Other factors include:
a. An excess of salt, phosphate or ammonium ions present: PNK is inhibited by high levels of salt (50% inhibition by 150 mM NaCl), phosphate (50% inhibition by 7 mM phosphate) and ammonium ions (75% inhibited by 7 mM (NH4)2SO4). NEB's ThermoPol reaction buffer contains 10 mM (NH4)2SO4 which must be removed before performing a kinase reaction. DNA should not be precipitated in the presence of ammonium ions prior to phosphorylation. Drop dialyze or use a commercially available spin column to remove salt from the sample.
b. Small nucleic acid contaminants in the DNA preparation: It is important that the substrate be purified by size selection to remove low molecular weight nucleic acid contaminants which can represent a high percentage of total 5´-OH ends, even if the total mass is low. Use a commercially available spin column to remove these contaminants as well as excess salt.

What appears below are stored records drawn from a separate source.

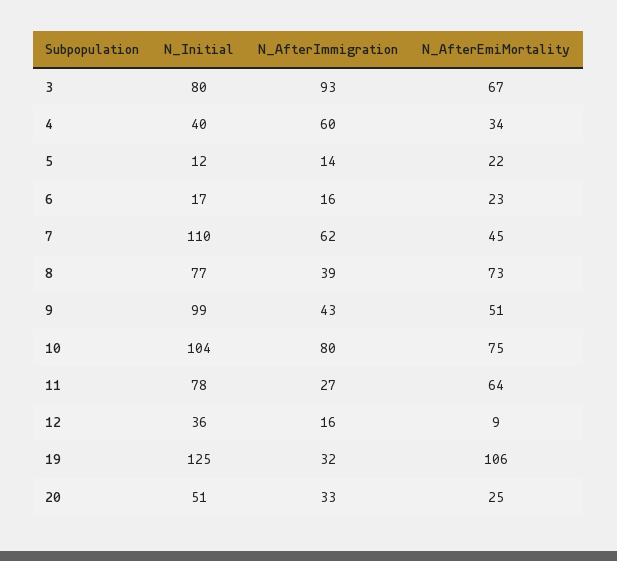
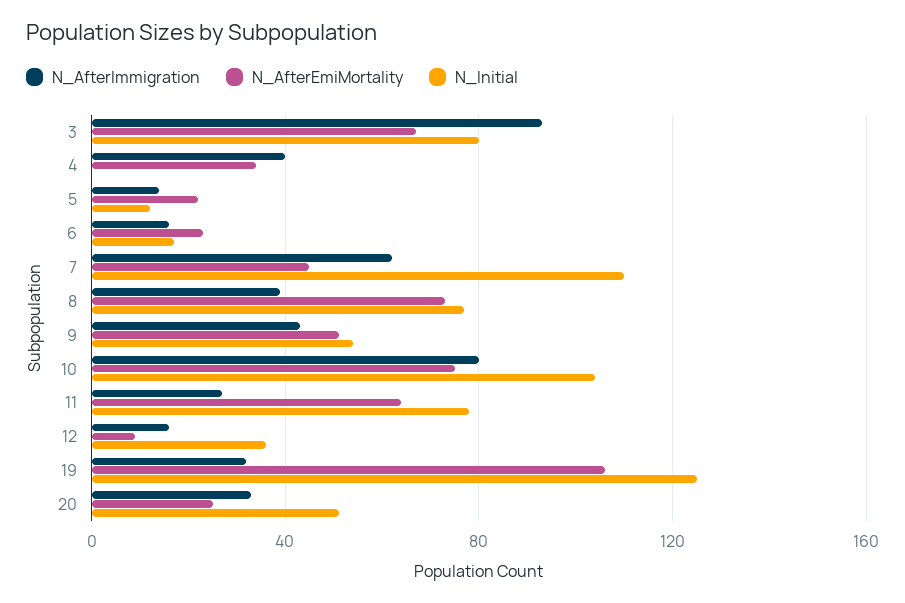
  {
    "N_Initial": {
      "3": 80,
-     "4": 40,
+     "4": 0,
      "5": 12,
      "6": 17,
      "7": 110,
      "8": 77,
-     "9": 99,
+     "9": 55,
      "10": 104,
      "11": 78,
      "12": 36,
      "19": 125,
      "20": 51
    },
    "N_AfterImmigration": {
      "3": 93,
-     "4": 60,
+     "4": 40,
      "5": 14,
      "6": 16,
      "7": 62,
      "8": 39,
      "9": 43,
      "10": 80,
      "11": 27,
      "12": 16,
      "19": 32,
      "20": 33
    },
    "N_AfterEmiMortality": {
      "3": 67,
      "4": 34,
      "5": 22,
      "6": 23,
      "7": 45,
      "8": 73,
      "9": 51,
      "10": 75,
      "11": 64,
      "12": 9,
      "19": 106,
      "20": 25
    }
  }

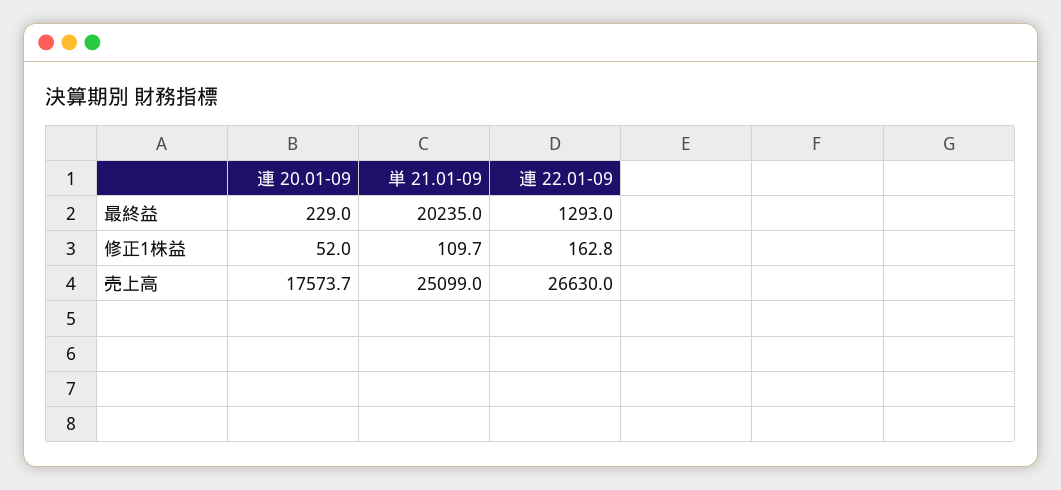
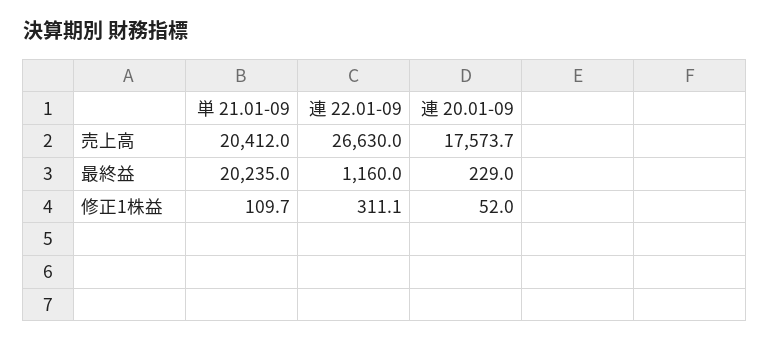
  {
    "連 20.01-09": {
      "最終益": 229,
      "修正1株益": 52,
      "売上高": 17573.7
    },
    "単 21.01-09": {
      "最終益": 20235,
      "修正1株益": 109.7,
-     "売上高": 25099
+     "売上高": 20412
    },
    "連 22.01-09": {
-     "最終益": 1293,
+     "最終益": 1160,
-     "修正1株益": 162.8,
+     "修正1株益": 311.1,
      "売上高": 26630
    }
  }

c. The end is recessed or blunt: If the ends are blunt-ended or 5´-recessed, heat the substrate/buffer mixture for 10 minutes at 70°C, chill rapidly on ice before adding the ATP and enzyme, then incubate at 37°C. This helps the PNK access the 5´-OH termini.
d. The phosphatase was not inactivated: To remove CIP or BAP use phenol/CHCl3. Quick CIP, Antarctic Phosphatase and rSAP can be heat inactivated.
e. ATP not added: PNK requires ATP for activity. Typically, PNK reactions are followed by a ligation reaction. To simplify this process, PNK is optimized for use in T4 Ligase reaction buffer (which contains the appropriate amount of ATP). We recommend performing the PNK reaction in Ligase buffer for 30 minutes; you can then proceed to ligation without a buffer change or heat inactivation; however PNK will remain active in the subsequent reaction unless heat inactivated or removed (spin column, gel purification) prior to the next step.